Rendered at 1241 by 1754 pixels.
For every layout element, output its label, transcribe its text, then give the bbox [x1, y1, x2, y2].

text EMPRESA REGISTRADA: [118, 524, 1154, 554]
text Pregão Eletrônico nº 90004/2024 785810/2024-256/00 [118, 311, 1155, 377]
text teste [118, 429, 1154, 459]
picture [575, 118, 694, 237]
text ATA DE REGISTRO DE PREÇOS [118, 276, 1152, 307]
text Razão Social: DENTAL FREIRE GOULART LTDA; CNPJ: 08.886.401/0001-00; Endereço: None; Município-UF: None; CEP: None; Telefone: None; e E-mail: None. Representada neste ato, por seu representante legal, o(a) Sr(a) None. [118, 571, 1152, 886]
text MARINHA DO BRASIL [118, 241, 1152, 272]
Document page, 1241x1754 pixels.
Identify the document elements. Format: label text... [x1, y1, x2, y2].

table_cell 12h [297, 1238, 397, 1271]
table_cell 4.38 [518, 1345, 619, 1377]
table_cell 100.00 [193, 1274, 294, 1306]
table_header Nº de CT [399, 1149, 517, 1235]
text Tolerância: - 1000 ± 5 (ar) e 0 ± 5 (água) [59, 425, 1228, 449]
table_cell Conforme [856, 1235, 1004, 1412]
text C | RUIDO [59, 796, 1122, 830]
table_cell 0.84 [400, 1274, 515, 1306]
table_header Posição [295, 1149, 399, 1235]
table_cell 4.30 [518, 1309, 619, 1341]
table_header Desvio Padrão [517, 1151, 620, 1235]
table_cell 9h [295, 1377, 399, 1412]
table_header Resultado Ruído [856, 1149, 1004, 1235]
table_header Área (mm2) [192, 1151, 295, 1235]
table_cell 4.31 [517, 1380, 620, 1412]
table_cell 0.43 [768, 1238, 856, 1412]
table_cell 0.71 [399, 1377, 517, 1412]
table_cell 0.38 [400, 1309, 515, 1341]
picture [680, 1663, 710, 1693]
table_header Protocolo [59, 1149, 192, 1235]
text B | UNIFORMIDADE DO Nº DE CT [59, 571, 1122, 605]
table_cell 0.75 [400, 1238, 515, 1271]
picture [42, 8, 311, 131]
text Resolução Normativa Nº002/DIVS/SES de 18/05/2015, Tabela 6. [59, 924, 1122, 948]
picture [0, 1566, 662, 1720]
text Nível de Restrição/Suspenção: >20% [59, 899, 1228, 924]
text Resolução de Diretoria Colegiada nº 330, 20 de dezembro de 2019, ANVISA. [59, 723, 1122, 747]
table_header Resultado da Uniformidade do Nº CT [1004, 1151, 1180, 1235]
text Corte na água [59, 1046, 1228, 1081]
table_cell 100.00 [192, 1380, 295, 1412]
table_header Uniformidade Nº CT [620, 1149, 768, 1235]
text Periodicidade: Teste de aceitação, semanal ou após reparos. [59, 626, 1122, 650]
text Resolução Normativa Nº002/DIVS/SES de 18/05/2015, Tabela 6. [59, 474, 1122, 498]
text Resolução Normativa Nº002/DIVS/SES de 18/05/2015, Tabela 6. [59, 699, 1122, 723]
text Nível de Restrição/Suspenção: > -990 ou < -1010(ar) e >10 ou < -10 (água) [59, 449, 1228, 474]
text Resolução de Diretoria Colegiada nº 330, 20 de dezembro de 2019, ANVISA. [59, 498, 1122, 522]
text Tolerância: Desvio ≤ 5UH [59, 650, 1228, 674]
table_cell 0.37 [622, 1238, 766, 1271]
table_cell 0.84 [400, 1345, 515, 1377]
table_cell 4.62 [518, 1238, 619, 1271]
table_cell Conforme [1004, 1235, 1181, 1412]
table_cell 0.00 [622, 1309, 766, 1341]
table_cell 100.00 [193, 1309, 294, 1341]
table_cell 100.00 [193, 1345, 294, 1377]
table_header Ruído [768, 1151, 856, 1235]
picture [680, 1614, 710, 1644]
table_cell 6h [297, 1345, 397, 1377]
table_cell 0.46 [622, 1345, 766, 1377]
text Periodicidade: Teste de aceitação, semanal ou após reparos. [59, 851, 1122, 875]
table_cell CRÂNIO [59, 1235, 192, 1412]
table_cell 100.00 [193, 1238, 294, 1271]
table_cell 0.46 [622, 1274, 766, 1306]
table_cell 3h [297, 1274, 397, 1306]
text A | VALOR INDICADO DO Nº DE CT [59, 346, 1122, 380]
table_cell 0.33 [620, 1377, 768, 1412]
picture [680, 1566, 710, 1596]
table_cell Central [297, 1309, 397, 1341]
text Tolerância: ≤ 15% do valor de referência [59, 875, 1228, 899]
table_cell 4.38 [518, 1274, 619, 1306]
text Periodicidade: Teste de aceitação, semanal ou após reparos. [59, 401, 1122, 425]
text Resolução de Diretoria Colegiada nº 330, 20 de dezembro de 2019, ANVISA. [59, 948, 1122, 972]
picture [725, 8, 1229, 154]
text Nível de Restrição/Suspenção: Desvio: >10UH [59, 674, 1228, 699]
------------------------------------------------------------------------
§ **To-do item**: Each record above is to be written out again, without any change.

§ **Task response**:
Rendered at 1241 by 1754 pixels.
For every layout element, output its label, transcribe its text, then give the bbox [x1, y1, x2, y2].

text EMPRESA REGISTRADA: [118, 524, 1154, 554]
text Pregão Eletrônico nº 90004/2024 785810/2024-256/00 [118, 311, 1155, 377]
text teste [118, 429, 1154, 459]
picture [575, 118, 694, 237]
text ATA DE REGISTRO DE PREÇOS [118, 276, 1152, 307]
text Razão Social: DENTAL FREIRE GOULART LTDA; CNPJ: 08.886.401/0001-00; Endereço: None; Município-UF: None; CEP: None; Telefone: None; e E-mail: None. Representada neste ato, por seu representante legal, o(a) Sr(a) None. [118, 571, 1152, 886]
text MARINHA DO BRASIL [118, 241, 1152, 272]
Document page, 1241x1754 pixels.
Identify the document elements. Format: label text... [x1, y1, x2, y2].

table_cell 12h [297, 1238, 397, 1271]
table_cell 4.38 [518, 1345, 619, 1377]
table_cell 100.00 [193, 1274, 294, 1306]
table_header Nº de CT [399, 1149, 517, 1235]
text Tolerância: - 1000 ± 5 (ar) e 0 ± 5 (água) [59, 425, 1228, 449]
table_cell Conforme [856, 1235, 1004, 1412]
text C | RUIDO [59, 796, 1122, 830]
table_cell 0.84 [400, 1274, 515, 1306]
table_header Posição [295, 1149, 399, 1235]
table_cell 4.30 [518, 1309, 619, 1341]
table_header Desvio Padrão [517, 1151, 620, 1235]
table_cell 9h [295, 1377, 399, 1412]
table_header Resultado Ruído [856, 1149, 1004, 1235]
table_header Área (mm2) [192, 1151, 295, 1235]
table_cell 4.31 [517, 1380, 620, 1412]
table_cell 0.43 [768, 1238, 856, 1412]
table_cell 0.71 [399, 1377, 517, 1412]
table_cell 0.38 [400, 1309, 515, 1341]
picture [680, 1663, 710, 1693]
table_header Protocolo [59, 1149, 192, 1235]
text B | UNIFORMIDADE DO Nº DE CT [59, 571, 1122, 605]
table_cell 0.75 [400, 1238, 515, 1271]
picture [42, 8, 311, 131]
text Resolução Normativa Nº002/DIVS/SES de 18/05/2015, Tabela 6. [59, 924, 1122, 948]
picture [0, 1566, 662, 1720]
text Nível de Restrição/Suspenção: >20% [59, 899, 1228, 924]
text Resolução de Diretoria Colegiada nº 330, 20 de dezembro de 2019, ANVISA. [59, 723, 1122, 747]
table_header Resultado da Uniformidade do Nº CT [1004, 1151, 1180, 1235]
text Corte na água [59, 1046, 1228, 1081]
table_cell 100.00 [192, 1380, 295, 1412]
table_header Uniformidade Nº CT [620, 1149, 768, 1235]
text Periodicidade: Teste de aceitação, semanal ou após reparos. [59, 626, 1122, 650]
text Resolução Normativa Nº002/DIVS/SES de 18/05/2015, Tabela 6. [59, 474, 1122, 498]
text Resolução Normativa Nº002/DIVS/SES de 18/05/2015, Tabela 6. [59, 699, 1122, 723]
text Nível de Restrição/Suspenção: > -990 ou < -1010(ar) e >10 ou < -10 (água) [59, 449, 1228, 474]
text Resolução de Diretoria Colegiada nº 330, 20 de dezembro de 2019, ANVISA. [59, 498, 1122, 522]
text Tolerância: Desvio ≤ 5UH [59, 650, 1228, 674]
table_cell 0.37 [622, 1238, 766, 1271]
table_cell 0.84 [400, 1345, 515, 1377]
table_cell 4.62 [518, 1238, 619, 1271]
table_cell Conforme [1004, 1235, 1181, 1412]
table_cell 0.00 [622, 1309, 766, 1341]
table_cell 100.00 [193, 1309, 294, 1341]
table_cell 100.00 [193, 1345, 294, 1377]
table_header Ruído [768, 1151, 856, 1235]
picture [680, 1614, 710, 1644]
table_cell 6h [297, 1345, 397, 1377]
table_cell 0.46 [622, 1345, 766, 1377]
text Periodicidade: Teste de aceitação, semanal ou após reparos. [59, 851, 1122, 875]
table_cell CRÂNIO [59, 1235, 192, 1412]
table_cell 100.00 [193, 1238, 294, 1271]
table_cell 0.46 [622, 1274, 766, 1306]
table_cell 3h [297, 1274, 397, 1306]
text A | VALOR INDICADO DO Nº DE CT [59, 346, 1122, 380]
table_cell 0.33 [620, 1377, 768, 1412]
picture [680, 1566, 710, 1596]
table_cell Central [297, 1309, 397, 1341]
text Tolerância: ≤ 15% do valor de referência [59, 875, 1228, 899]
table_cell 4.38 [518, 1274, 619, 1306]
text Periodicidade: Teste de aceitação, semanal ou após reparos. [59, 401, 1122, 425]
text Resolução de Diretoria Colegiada nº 330, 20 de dezembro de 2019, ANVISA. [59, 948, 1122, 972]
picture [725, 8, 1229, 154]
text Nível de Restrição/Suspenção: Desvio: >10UH [59, 674, 1228, 699]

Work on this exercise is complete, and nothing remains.